Articles
Eva and the Big Ship

My husband perished on the Titanic.
Well, sort of.
Yesterday, Ted, our daughters, and I were invited to a Mommy Blogging Event at the Titanic Museum Attraction in Branson, Missouri. It was a short drive from our home in Springfield and we thought it would be a good Saturday diversion. Who could have anticipated that our visit would leave me more moved by the life of the Titanic than its loss?
April 2012 marks the 100th anniversary of the Titanic’s maiden voyage. It was her first and her last. The “unsinkable” ship hit an iceberg near Newfoundland on April 14, 1912. Only 705 of the 2,208 passengers survived. The Titanic Museum Attraction – opened in 2006 by John Joslyn, who headed up the second expedition to the Titanic wreck site – stands as a place to honor and remember these passengers and crew members. And this purpose was clear as soon as we arrived.
As we entered, we were given boarding passes. Each featured a different name of a passenger or crew member from the Titanic and a short biography. While we walked the halls of the museum, we took on the role of this individual, and as we approached the final room of our tour, we waited anxiously to see if we survived.
My pass read, “Elizabeth Wilkinson,” while Ted’s said, “William Stead.” Elizabeth survived. William didn’t.

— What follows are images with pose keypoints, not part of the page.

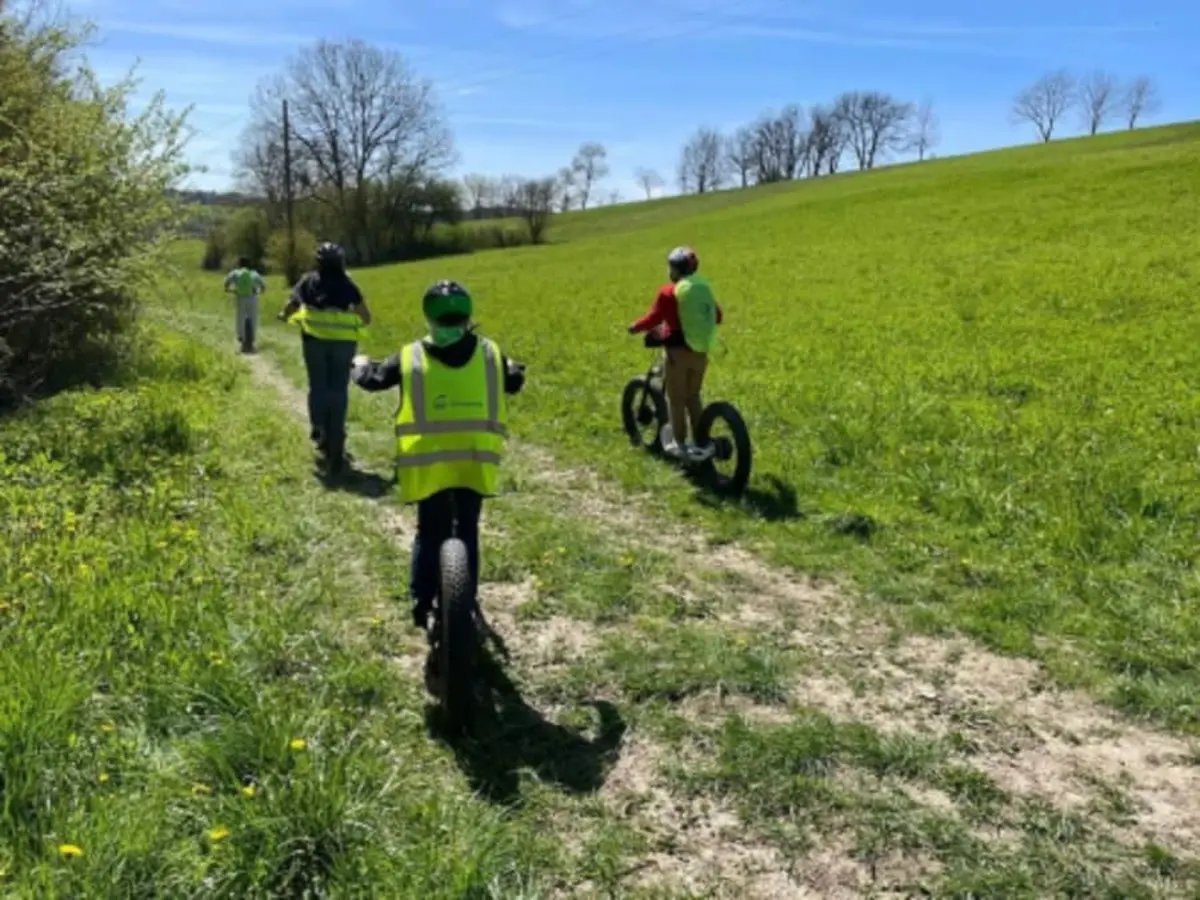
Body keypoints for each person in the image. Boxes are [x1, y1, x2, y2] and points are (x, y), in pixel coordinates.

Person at [350, 279, 526, 630]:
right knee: (469, 529)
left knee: (430, 532)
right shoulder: (491, 352)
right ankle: (467, 597)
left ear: (428, 316)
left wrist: (359, 365)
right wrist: (516, 368)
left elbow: (372, 380)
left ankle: (421, 601)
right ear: (468, 314)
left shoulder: (409, 355)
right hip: (476, 460)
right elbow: (514, 381)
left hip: (427, 463)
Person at [275, 242, 371, 472]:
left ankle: (319, 426)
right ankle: (337, 431)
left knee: (318, 386)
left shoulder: (308, 281)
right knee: (339, 388)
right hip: (344, 344)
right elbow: (366, 317)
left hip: (314, 342)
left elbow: (292, 305)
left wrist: (283, 315)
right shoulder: (349, 284)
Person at [628, 245, 723, 461]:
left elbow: (653, 318)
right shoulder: (702, 289)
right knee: (693, 396)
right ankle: (701, 441)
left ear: (675, 270)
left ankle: (681, 446)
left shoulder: (668, 293)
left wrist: (635, 327)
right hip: (701, 352)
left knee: (676, 399)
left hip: (677, 354)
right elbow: (717, 316)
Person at [223, 256, 266, 352]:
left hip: (240, 298)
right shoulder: (254, 274)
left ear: (239, 264)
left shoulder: (235, 273)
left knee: (240, 317)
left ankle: (241, 337)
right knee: (253, 317)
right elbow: (263, 286)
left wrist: (232, 290)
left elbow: (226, 284)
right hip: (252, 298)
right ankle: (252, 340)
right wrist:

But as I moved from the streets of Belfast, Ireland, where the Titanic was built, to the corridors of the 3rd-class cabins, and walked an exact replica of the Grand Staircase, it wasn’t Elizabeth who captured my attention. It was then seven-year-old, Eva Hart.
Eva was the daughter of Benjamin and Esther Hart, and she was never supposed to be on the Titanic. Her father had booked passage for his family on the Philadelphia; they were on their way from England to start a new life in Winnipeg, Canada. A coal strike kept the Philadelphia from sailing and the Hart family was offered tickets on the Titanic as 2nd class passengers. Benjamin accepted them with delight.
Esther didn’t.
On my audio player, I listened as Eva remembered, “My father was so excited about it and my mother was so upset… The first time in my life I saw her crying…she was so desperately unhappy about the prospect of going; she had this premonition, a most unusual thing for her.” According to Eva, this was Esther’s first and only premonition; she sensed danger and believed calling a ship “unsinkable” was “flying in the face of God.”
Her mother was so upset that she refused to sleep on the ship. Instead, she napped during the day and sat up at night.
In the midnight hours of April 14th – only four days after the ship departed – Eva’s father wrapped her in blankets and carried her to the deck of the Titanic. She recalled a crewman telling Benjamin, “They are going to launch the lifeboats but you’ll be back on for breakfast.” Her father then helped her and Esther into a lifeboat No. 14. “Hold Mummy’s hand and be a good girl,” he told her.
It was the last time Eva saw her father.
It wasn’t until years later that Eva would verbalize what she witnessed.
“I saw that ship sink. I never closed my eyes. I didn’t sleep at all. I saw it, I heard it, and nobody could possibly forget it.” She remembered the band playing a version of the hymn, “Nearer My God to Thee.” She recounted the “dreadful sound of people drowning.” And she talked about the eerie silence that followed. In 1996, Eva – the last living passenger with memories of this maritime disaster – died at age 91.
I’m not sure why I was drawn to Eva and her story. Perhaps because I have a six-year-old we’d planned to name Eva. (We ended up naming her “Ava.”)
Perhaps it’s Eva’s recollection of her mother’s premonition. It caused me to reflect on my own life. How quick am I to listen the small, still voice of God as He whispers warnings to me?
What I do know is that Eva made the catastrophic loss of the Titanic and her passengers more personal for me; more real. She reminded me of the preciousness of life and the sorrow of losing those we love. I went home to hug my daughters more tightly and appreciate my husband more fully.
When we finished our museum tour, we were given the opportunity to pay our respect to the passengers and crew members of the Titanic. Ted, our daughters, and I each placed a rose petal in a glass case in the museum’s Memorial Room. In the early morning hours of April 15, 2012, the United States Coast Guard International Ice Patrol will release these petals at sea in the exact spot the Titanic went down.
As I put my rose petal in, I thought of Eva Hart and the father whom she lost at sea 100 years ago. And, I was thankful that my husband didn’t really perish on the Titanic as William Stead did.